A few weeks back, I was out for drinks with a buddy of mine. I started talking to a woman, who I thought was just gorgeous. This sounds innocent enough, but it was me talking to a woman.
I said a few things, and she said a few things, and my buddy sat there listening, like a good friend does. He filled in the gaps, helping to ensure that the conversation was running as smoothly as possible for me.
Then, I started really getting into the conversation. I wanted all three of us to come to a mutual understanding of what we were talking about. This is when things got weird.
This is when I got weird.
My buddy, true friend that he is, slowly turned to me and softly said, “You’re being weird.”
I wish more people would tell me when I’m being weird.
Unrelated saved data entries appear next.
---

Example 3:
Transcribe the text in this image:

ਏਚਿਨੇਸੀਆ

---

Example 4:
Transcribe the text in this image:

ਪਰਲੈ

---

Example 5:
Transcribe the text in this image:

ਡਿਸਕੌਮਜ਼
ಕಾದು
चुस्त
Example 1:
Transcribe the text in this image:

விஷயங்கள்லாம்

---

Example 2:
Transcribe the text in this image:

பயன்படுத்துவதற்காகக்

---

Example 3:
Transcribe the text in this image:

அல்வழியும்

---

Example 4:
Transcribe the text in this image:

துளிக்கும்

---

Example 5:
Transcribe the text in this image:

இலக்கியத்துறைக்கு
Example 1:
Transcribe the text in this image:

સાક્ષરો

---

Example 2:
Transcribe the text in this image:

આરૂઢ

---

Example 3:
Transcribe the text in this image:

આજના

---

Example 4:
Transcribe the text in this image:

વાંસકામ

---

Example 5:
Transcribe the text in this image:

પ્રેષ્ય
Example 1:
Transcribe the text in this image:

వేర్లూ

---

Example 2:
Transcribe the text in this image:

You know, I’d like it if we could tell people that they have boogers in their nose, that their fly is undone, that they have something in their teeth, or that they’re just saying weird shit.
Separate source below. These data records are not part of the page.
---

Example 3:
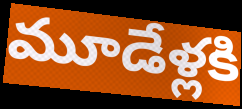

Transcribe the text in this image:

మూడేళ్లకి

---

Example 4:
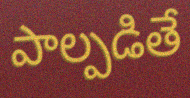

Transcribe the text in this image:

పాల్పడితే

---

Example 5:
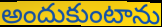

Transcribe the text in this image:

అందుకుంటాను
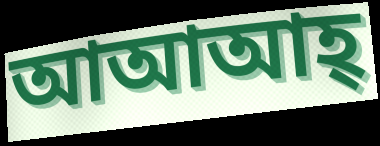
আআআহ্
This sort of mutual support for the social well-being of others would really help me out. I can’t do it alone. If I were to, none of what I do would be weird.
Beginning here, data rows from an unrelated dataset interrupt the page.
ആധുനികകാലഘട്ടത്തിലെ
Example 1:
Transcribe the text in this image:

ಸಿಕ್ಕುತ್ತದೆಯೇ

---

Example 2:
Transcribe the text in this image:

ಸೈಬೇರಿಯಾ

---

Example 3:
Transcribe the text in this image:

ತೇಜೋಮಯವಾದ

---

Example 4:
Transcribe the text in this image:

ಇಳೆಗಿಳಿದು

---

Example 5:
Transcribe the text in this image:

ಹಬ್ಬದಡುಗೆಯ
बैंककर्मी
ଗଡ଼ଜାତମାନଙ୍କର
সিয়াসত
You see, I taught gym class today. Picture that for a second. And, well, kids do weird things, but I encourage them to be weird, believing that they are exploring their creativity. Cartwheels during a game of touch football. Chasing some sort of flubber that they’ve flung into the air. Refusing to play a co-ed game because the they think that the boys are better than the girls.
But, they also come up with neat ideas, like suggesting modifications to a game of tag to make it more interesting and inclusive.
As an adult, society expects me to play by certain rules. As a teacher, I’m led to believe that I’m held to a higher moral standard. It’s not easy for me to be weird. I need people to tell me that that, which I just did, is a weird thing to do.